Erdogan demnächst zu heiklem Besuch in Griechenland erwartet
Ankara/Athen (APA) - Der türkische Präsident Recep Tayyip Erdogan wird demnächst zu einem heiklen bilateralen Besuch in Griechenland erwarte...
Ankara/Athen (APA) - Der türkische Präsident Recep Tayyip Erdogan wird demnächst zu einem heiklen bilateralen Besuch in Griechenland erwartet. Umstrittene Themen sind dabei die nach wie vor ungelöste Zypernfrage sowie die Forderung Ankaras nach Auslieferung türkischer Militärs, die in Athen Asyl beantragt haben. Für Erdogan handelt es sich um Putschisten, die sich im Sommer 2016 nach Griechenland abgesetzt hätten.
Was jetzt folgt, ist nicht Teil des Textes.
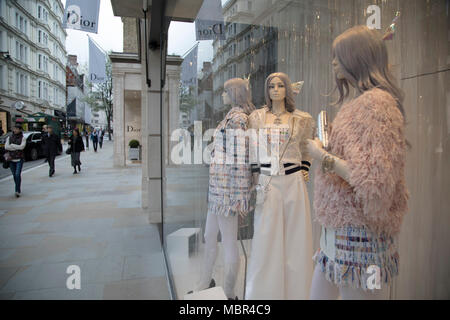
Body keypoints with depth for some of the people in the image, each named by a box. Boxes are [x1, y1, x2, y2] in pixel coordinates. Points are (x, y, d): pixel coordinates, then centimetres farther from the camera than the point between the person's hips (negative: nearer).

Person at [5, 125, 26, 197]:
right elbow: (6, 147, -4)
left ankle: (17, 190, -7)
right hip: (11, 159, 4)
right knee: (14, 175, 9)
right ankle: (18, 189, 22)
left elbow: (22, 147, -15)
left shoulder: (23, 138, 0)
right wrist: (17, 147, -10)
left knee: (18, 174, -12)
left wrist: (12, 145, -8)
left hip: (19, 159, -3)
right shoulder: (9, 138, 8)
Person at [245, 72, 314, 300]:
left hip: (293, 181, 1)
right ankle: (263, 291, 21)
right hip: (266, 181, 0)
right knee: (265, 238, 4)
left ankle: (294, 290, 24)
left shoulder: (300, 119, 7)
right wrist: (255, 177, 4)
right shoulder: (257, 117, 8)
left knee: (294, 237, 6)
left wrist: (305, 170, 6)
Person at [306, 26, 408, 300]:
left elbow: (375, 181, -23)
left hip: (359, 235, -9)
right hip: (336, 229, 9)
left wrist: (323, 156, -16)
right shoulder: (360, 102, 16)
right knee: (318, 294, 17)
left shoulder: (377, 102, -14)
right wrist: (330, 143, 12)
Seit dem gescheiterte Putschversuch vom 15. Juli 2016 wurden in der Türkei zehntausende mutmaßlich Beteiligte inhaftiert. Die türkische Führung macht den in den USA lebenden islamischen Prediger Fethullah Gülen für den gescheiterten Militäraufstand verantwortlich und geht seitdem gegen angebliche Gülen-Anhänger aber auch gegen Oppositionelle vor. Menschenrechtsaktivisten werfen Erdogan vor, im Zuge der sogenannten Säuberungen generell Kritiker zum Verstummen bringen zu wollen.
Der Besuch Erdogans, der Ende November oder Anfang Dezember stattfinden soll, wurde vom stellvertretenden türkischen Premierministers, Hakan Cavusoglou vorbereitet. Cavusoglu hatte sich vor einigen Tagen mit dem Vizepräsidenten der griechischen Regierung, Yannis Dragasakis, getroffen. Die Tatsache, dass die griechischen Exporte ins Nachbarland zuletzt gestiegen seien, lasse die Lage in einem optimistischeren Licht erscheinen, analysierte Dragasakis.
Das schwierige Verhältnis zwischen den NATO-Partnern Türkei und Griechenland sorgt seit Jahrzehnten im östlichen Mittelmeer für Verunsicherung. Schon lange streiten Athen und Ankara um Hoheitsrechte in der Ägäis, für zusätzlichen Zündstoff sorgt der ungelöste Konflikt um das geteilte Zypern. Mehrmals standen Griechenland und die Türkei in den vergangenen Jahrzehnten an der Schwelle eines Krieges.
1967 und 1974 ging es um Zypern, 1976 und 1987 um Hoheitsrechte in der Ägäis. Zuletzt eskalierte 1996 der Streit um zwei Felseninseln des Dodekanes. Die Flotten der beiden Staaten standen sich damals feindlich gegenüber. Ein Krieg konnte nur dank einer diplomatischen Intervention der USA abgewendet werden. Immer wieder kommt es immer wieder im Luftraum über der Ägäis zu Scheinkämpfen zwischen türkischen und griechischen Kampfbombern. Athen meldete des öfteren mutmaßliche Verletzungen des griechischen Luftraums durch türkischen Jets.
Die Türkei protestiert ihrerseits dagegen, dass Griechenland und Ägypten in der Ägäis gemeinsames Marinemanöver durchführen. Eine neue Belastung für das Verhältnis stellte in den vergangenen Jahren die Flüchtlingsthematik dar. Da Griechenland EU-Mitglied ist, soll bei dem Besuch Erdogans auch die europäische Perspektive der Türkei erörtert werden.
Das Verhältnis zwischen der Europäischen Union und der Türkei ist seit langem angespannt. Auch Außenminister Sebastian Kurz (ÖVP), der derzeit mit der FPÖ eine Regierungsbildung auszuhandeln versucht, bekräftigte immer wieder, dass die Türkei aus seiner Sicht „keinen Platz in der EU“ habe. Deswegen sei er „dafür, dass wir die Beitrittsverhandlungen mit der Türkei abbrechen und auch nicht Zahlungen an die Türkei leisten.“
So gehe es darum, dass bis 2020 aus dem Budget der EU mehr als vier Milliarden Euro an Vorbeitrittsleistungen zu zahlen seien. „Das sollte nicht stattfinden“, meinte Kurz Mitte Oktober bei einem Treffen mit EU-Kommissionspräsident Jean-Claude Juncker.